The 97-year-old Trappist priest was already dead when his fellow monks at Midelt Priory checked in on him after the Eucharist.

He had received the anointing of the sick earlier that morning.

Schumacher was born in 1924 in Lorraine in northeast France. He was raised in a Catholic working class family of six children and educated by the Marist Fathers.

Ordained a priest in 1953, he entered the Trappist Abbey of Notre-Dame de Timadeuc in Brittany. 

At the request of the archbishop of Algiers, he and three other monks went to Algeria in 1964 to give new life to Our Lady of Atlas Abbey in Tibhirine.

Their goal was to "build a small community in the middle of the Muslim world, living poor among the poor".

An ardent desire for dialogue with Muslims

As in any Trappist monastery, the life of the monks was one of prayer and work.

Despite their ardent desire to establish a dialogue with Muslims, the monks felt danger mounting throughout the "Black Decade" of Algeria’s civil war in the 1990s. 

But they had collectively decided to remain in their monastery, despite the threats.

During the night of March 26-27, 1996, armed men kidnapped seven of the monks. 

Father Jean-Pierre was on night duty at the monastery. He was praying on his knees next to his bed when the door handle began to creak.

"It was spinning in the void because, like every night, I had released the latch, for safety," he recounted in a book he wrote in 2012 with French journalist Nicolas Ballet.

The captors thought there were only seven monks, when in fact there were nine. They ended up killing them.

Jean-Pierre always wondered why he and another monk, Amédée, survived the massacre when the heads of their seven abducted confreres were found in a ditch not far from the abbey.

This “miracle” tormented him for the rest of his life.

"Love the brother, hate the vice"

In the end, he came to see his fate in this phrase that a Swiss nun shared with him: "There are people who are led to bear witness by the gift of their lives and others who do so through their lives." 

Jean-Pierre thus bore witness, above all, to the power of his brothers' martyrdom. 

But he confessed that he never mourned the loss of his fellow monks. 

"I am not sad, I was not sad,” he said. 

“My brothers went to the end, to the point of offering their entire being to God, without any desire for sacrifice, but in obedience to the ideal of monastic life that unites us beyond earthly life," Jean-Pierre said.

The seven murdered monks of Tibhirine were beatified in December 2018 in Oran, along with 12 other religious killed in Algeria during the "Black Decade". 

Four years after the murder of his confreres, Jean-Pierre moved to the small Trappist community in Midelt (Morocco) where he joined eight other monks.  

He was often asked about the question of forgiveness. 

"Only God can grant it if the guilty ask God," he would say.  

But then he’d add that he followed the St.
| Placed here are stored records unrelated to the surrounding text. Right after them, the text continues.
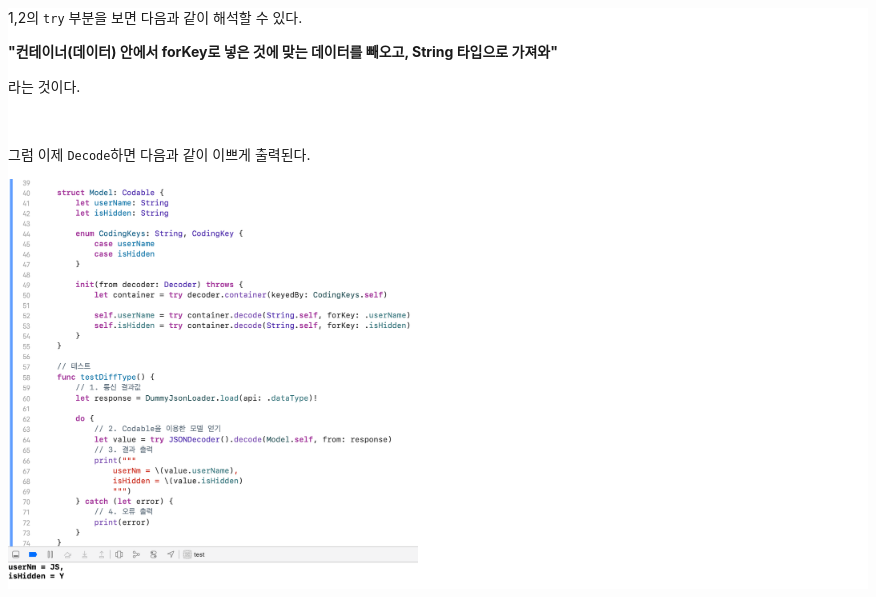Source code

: 1,2의 `try` 부분을 보면 다음과 같이 해석할 수 있다.

**"컨테이너(데이터) 안에서 forKey로 넣은 것에 맞는 데이터를 빼오고, String 타입으로 가져와"**

라는 것이다.

<br>

그럼 이제 `Decode`하면 다음과 같이 이쁘게 출력된다.


<img src="/assets/images/2021-05-26/img-3.png" style="zoom:40%;" />
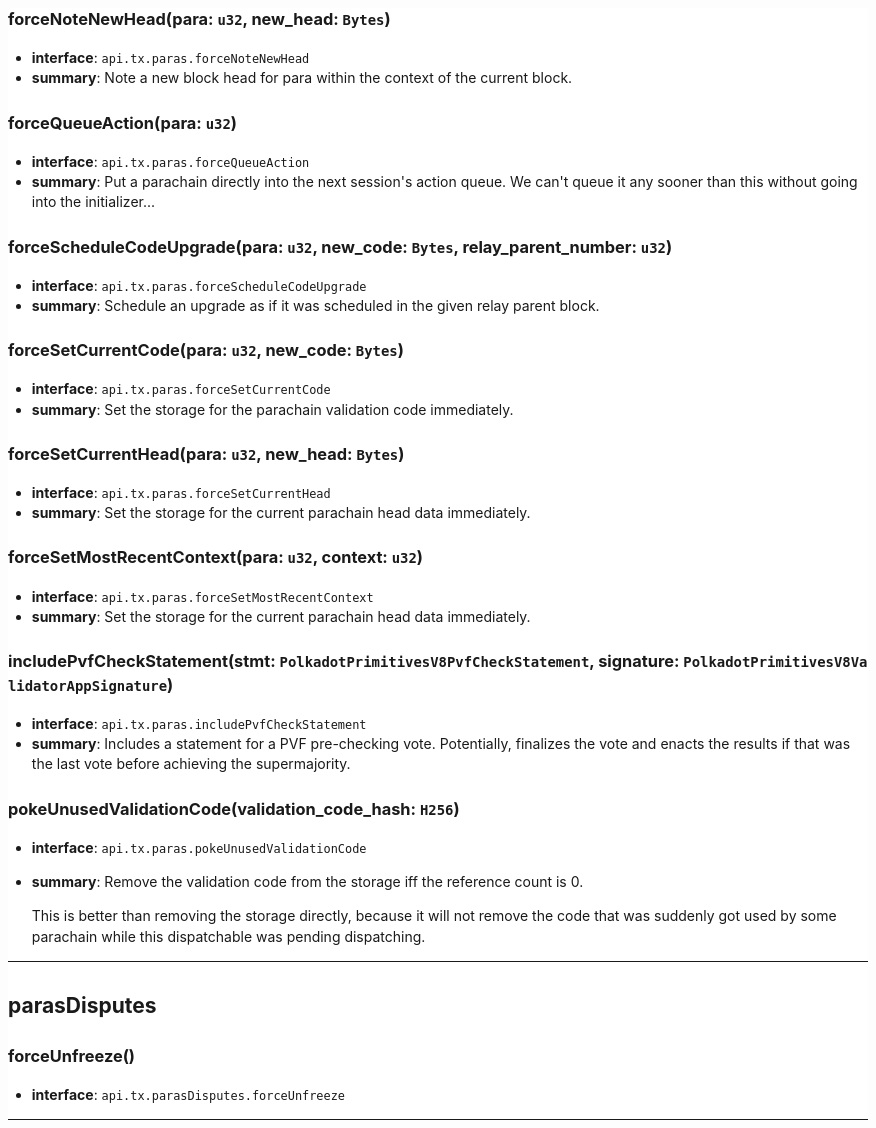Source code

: ### forceNoteNewHead(para: `u32`, new_head: `Bytes`)
- **interface**: `api.tx.paras.forceNoteNewHead`
- **summary**:    Note a new block head for para within the context of the current block. 
 
### forceQueueAction(para: `u32`)
- **interface**: `api.tx.paras.forceQueueAction`
- **summary**:    Put a parachain directly into the next session's action queue.  We can't queue it any sooner than this without going into the  initializer... 
 
### forceScheduleCodeUpgrade(para: `u32`, new_code: `Bytes`, relay_parent_number: `u32`)
- **interface**: `api.tx.paras.forceScheduleCodeUpgrade`
- **summary**:    Schedule an upgrade as if it was scheduled in the given relay parent block. 
 
### forceSetCurrentCode(para: `u32`, new_code: `Bytes`)
- **interface**: `api.tx.paras.forceSetCurrentCode`
- **summary**:    Set the storage for the parachain validation code immediately. 
 
### forceSetCurrentHead(para: `u32`, new_head: `Bytes`)
- **interface**: `api.tx.paras.forceSetCurrentHead`
- **summary**:    Set the storage for the current parachain head data immediately. 
 
### forceSetMostRecentContext(para: `u32`, context: `u32`)
- **interface**: `api.tx.paras.forceSetMostRecentContext`
- **summary**:    Set the storage for the current parachain head data immediately. 
 
### includePvfCheckStatement(stmt: `PolkadotPrimitivesV8PvfCheckStatement`, signature: `PolkadotPrimitivesV8ValidatorAppSignature`)
- **interface**: `api.tx.paras.includePvfCheckStatement`
- **summary**:    Includes a statement for a PVF pre-checking vote. Potentially, finalizes the vote and  enacts the results if that was the last vote before achieving the supermajority. 
 
### pokeUnusedValidationCode(validation_code_hash: `H256`)
- **interface**: `api.tx.paras.pokeUnusedValidationCode`
- **summary**:    Remove the validation code from the storage iff the reference count is 0. 

   This is better than removing the storage directly, because it will not remove the code  that was suddenly got used by some parachain while this dispatchable was pending  dispatching. 

___


## parasDisputes
 
### forceUnfreeze()
- **interface**: `api.tx.parasDisputes.forceUnfreeze`

___
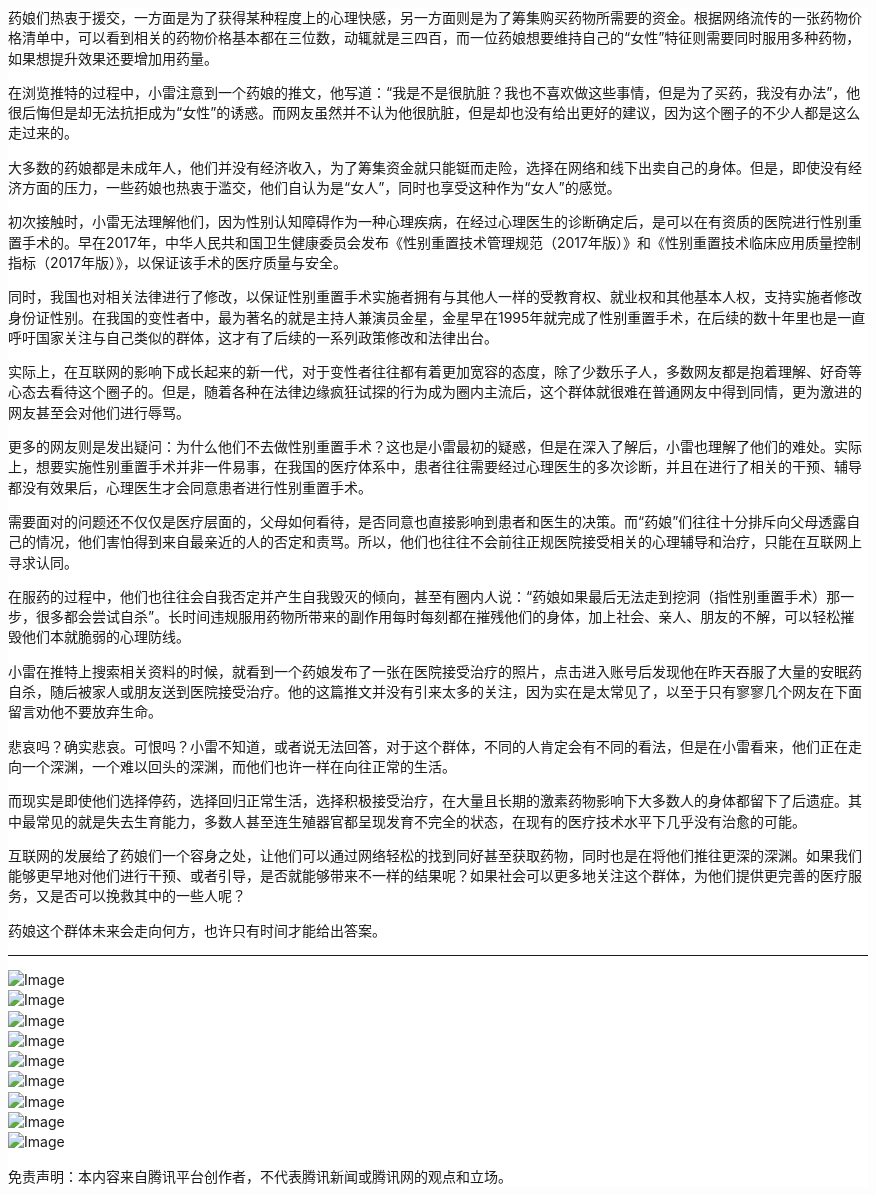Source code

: 药娘们热衷于援交，一方面是为了获得某种程度上的心理快感，另一方面则是为了筹集购买药物所需要的资金。根据网络流传的一张药物价格清单中，可以看到相关的药物价格基本都在三位数，动辄就是三四百，而一位药娘想要维持自己的“女性”特征则需要同时服用多种药物，如果想提升效果还要增加用药量。

在浏览推特的过程中，小雷注意到一个药娘的推文，他写道：“我是不是很肮脏？我也不喜欢做这些事情，但是为了买药，我没有办法”，他很后悔但是却无法抗拒成为“女性”的诱惑。而网友虽然并不认为他很肮脏，但是却也没有给出更好的建议，因为这个圈子的不少人都是这么走过来的。

大多数的药娘都是未成年人，他们并没有经济收入，为了筹集资金就只能铤而走险，选择在网络和线下出卖自己的身体。但是，即使没有经济方面的压力，一些药娘也热衷于滥交，他们自认为是“女人”，同时也享受这种作为“女人”的感觉。

初次接触时，小雷无法理解他们，因为性别认知障碍作为一种心理疾病，在经过心理医生的诊断确定后，是可以在有资质的医院进行性别重置手术的。早在2017年，中华人民共和国卫生健康委员会发布《性别重置技术管理规范（2017年版）》和《性别重置技术临床应用质量控制指标（2017年版）》，以保证该手术的医疗质量与安全。

同时，我国也对相关法律进行了修改，以保证性别重置手术实施者拥有与其他人一样的受教育权、就业权和其他基本人权，支持实施者修改身份证性别。在我国的变性者中，最为著名的就是主持人兼演员金星，金星早在1995年就完成了性别重置手术，在后续的数十年里也是一直呼吁国家关注与自己类似的群体，这才有了后续的一系列政策修改和法律出台。

实际上，在互联网的影响下成长起来的新一代，对于变性者往往都有着更加宽容的态度，除了少数乐子人，多数网友都是抱着理解、好奇等心态去看待这个圈子的。但是，随着各种在法律边缘疯狂试探的行为成为圈内主流后，这个群体就很难在普通网友中得到同情，更为激进的网友甚至会对他们进行辱骂。

更多的网友则是发出疑问：为什么他们不去做性别重置手术？这也是小雷最初的疑惑，但是在深入了解后，小雷也理解了他们的难处。实际上，想要实施性别重置手术并非一件易事，在我国的医疗体系中，患者往往需要经过心理医生的多次诊断，并且在进行了相关的干预、辅导都没有效果后，心理医生才会同意患者进行性别重置手术。

需要面对的问题还不仅仅是医疗层面的，父母如何看待，是否同意也直接影响到患者和医生的决策。而“药娘”们往往十分排斥向父母透露自己的情况，他们害怕得到来自最亲近的人的否定和责骂。所以，他们也往往不会前往正规医院接受相关的心理辅导和治疗，只能在互联网上寻求认同。

在服药的过程中，他们也往往会自我否定并产生自我毁灭的倾向，甚至有圈内人说：“药娘如果最后无法走到挖洞（指性别重置手术）那一步，很多都会尝试自杀”。长时间违规服用药物所带来的副作用每时每刻都在摧残他们的身体，加上社会、亲人、朋友的不解，可以轻松摧毁他们本就脆弱的心理防线。

小雷在推特上搜索相关资料的时候，就看到一个药娘发布了一张在医院接受治疗的照片，点击进入账号后发现他在昨天吞服了大量的安眠药自杀，随后被家人或朋友送到医院接受治疗。他的这篇推文并没有引来太多的关注，因为实在是太常见了，以至于只有寥寥几个网友在下面留言劝他不要放弃生命。

悲哀吗？确实悲哀。可恨吗？小雷不知道，或者说无法回答，对于这个群体，不同的人肯定会有不同的看法，但是在小雷看来，他们正在走向一个深渊，一个难以回头的深渊，而他们也许一样在向往正常的生活。

而现实是即使他们选择停药，选择回归正常生活，选择积极接受治疗，在大量且长期的激素药物影响下大多数人的身体都留下了后遗症。其中最常见的就是失去生育能力，多数人甚至连生殖器官都呈现发育不完全的状态，在现有的医疗技术水平下几乎没有治愈的可能。

互联网的发展给了药娘们一个容身之处，让他们可以通过网络轻松的找到同好甚至获取药物，同时也是在将他们推往更深的深渊。如果我们能够更早地对他们进行干预、或者引导，是否就能够带来不一样的结果呢？如果社会可以更多地关注这个群体，为他们提供更完善的医疗服务，又是否可以挽救其中的一些人呢？

药娘这个群体未来会走向何方，也许只有时间才能给出答案。

---

![Image](http://inews.gtimg.com/newsapp_bt/0/14616647479/641)  
![Image](http://inews.gtimg.com/newsapp_bt/0/14616647490/641)  
![Image](http://inews.gtimg.com/newsapp_bt/0/14616647478/641)  
![Image](http://inews.gtimg.com/newsapp_bt/0/14616647476/641)  
![Image](http://inews.gtimg.com/newsapp_bt/0/14616647465/641)  
![Image](http://inews.gtimg.com/newsapp_bt/0/14616647467/641)  
![Image](http://inews.gtimg.com/newsapp_bt/0/14616647459/641)  
![Image](http://inews.gtimg.com/newsapp_bt/0/14616647457/641)  
![Image](http://inews.gtimg.com/newsapp_bt/0/14616647473/641)  

免责声明：本内容来自腾讯平台创作者，不代表腾讯新闻或腾讯网的观点和立场。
Benedict’s instruction for dealing with one who has committed a serious fault – "Love the brother, hate the vice."

"The death of the saints is a seed for Christians"

Jean-Pierre's life took on a new and unexpected light in 2010 when Xavier Beauvois' successful film, Of Gods and Men, was released.

The French monk was very pleased with the feature film that tells the story of the Trappists of Tibhirine from 1993 until their abduction in 1996.

He said the film was "very faithful" to the Trappists’ message of fraternity, especially towards Muslims.

"The radiant beauty of this film reinforced my conviction that the death of my brothers was not in vain. The death of the saints is a seed of Christians," he said in his 2012 book. 

Father Jean-Pierre met with Pope Francis in 2019 during the papal visit to Morocco.

His funeral will be celebrated on November 30 at the Midelt Priory in Morocco where he died.